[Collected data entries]
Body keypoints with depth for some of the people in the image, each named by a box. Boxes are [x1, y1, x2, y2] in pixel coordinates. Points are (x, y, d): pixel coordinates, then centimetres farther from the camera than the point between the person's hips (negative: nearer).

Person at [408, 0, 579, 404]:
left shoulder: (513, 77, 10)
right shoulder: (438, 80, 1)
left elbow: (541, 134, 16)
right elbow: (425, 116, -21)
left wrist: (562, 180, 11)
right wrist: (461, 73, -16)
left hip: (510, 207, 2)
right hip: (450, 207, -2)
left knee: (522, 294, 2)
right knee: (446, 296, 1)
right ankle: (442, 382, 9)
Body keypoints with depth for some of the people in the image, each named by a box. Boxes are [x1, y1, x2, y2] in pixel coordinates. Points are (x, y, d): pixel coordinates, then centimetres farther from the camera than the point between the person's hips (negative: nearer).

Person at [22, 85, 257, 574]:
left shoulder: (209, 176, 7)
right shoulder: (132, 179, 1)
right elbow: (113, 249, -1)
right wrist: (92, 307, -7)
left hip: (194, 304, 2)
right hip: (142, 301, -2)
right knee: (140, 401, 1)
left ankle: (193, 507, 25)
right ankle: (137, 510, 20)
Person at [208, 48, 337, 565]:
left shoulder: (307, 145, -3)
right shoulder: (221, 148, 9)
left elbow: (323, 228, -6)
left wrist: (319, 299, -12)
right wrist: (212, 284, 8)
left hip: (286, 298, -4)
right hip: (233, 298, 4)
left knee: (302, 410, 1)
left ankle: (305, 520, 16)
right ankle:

* * *

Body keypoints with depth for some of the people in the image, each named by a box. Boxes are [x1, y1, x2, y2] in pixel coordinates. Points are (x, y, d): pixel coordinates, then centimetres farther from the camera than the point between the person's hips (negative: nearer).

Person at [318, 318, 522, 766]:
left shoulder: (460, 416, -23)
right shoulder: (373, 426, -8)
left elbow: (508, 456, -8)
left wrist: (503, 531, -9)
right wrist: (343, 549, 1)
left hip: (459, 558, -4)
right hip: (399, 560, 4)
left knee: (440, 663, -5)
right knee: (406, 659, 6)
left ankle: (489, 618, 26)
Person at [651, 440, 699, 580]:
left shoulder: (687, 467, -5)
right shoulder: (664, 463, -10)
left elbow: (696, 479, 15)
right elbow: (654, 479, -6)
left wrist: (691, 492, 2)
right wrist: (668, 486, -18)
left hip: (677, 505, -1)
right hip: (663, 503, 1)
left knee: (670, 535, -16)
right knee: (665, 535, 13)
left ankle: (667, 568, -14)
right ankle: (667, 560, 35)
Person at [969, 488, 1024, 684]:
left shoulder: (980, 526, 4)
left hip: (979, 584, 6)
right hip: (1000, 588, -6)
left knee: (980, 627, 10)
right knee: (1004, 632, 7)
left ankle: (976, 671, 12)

**Exercise description:**
Lines above that contain the string "wrist" make up the answer.

**Solution to this problem:**
left wrist: (562, 180, 11)
right wrist: (461, 73, -16)
right wrist: (92, 307, -7)
left wrist: (319, 299, -12)
right wrist: (212, 284, 8)
left wrist: (503, 531, -9)
right wrist: (343, 549, 1)
left wrist: (691, 492, 2)
right wrist: (668, 486, -18)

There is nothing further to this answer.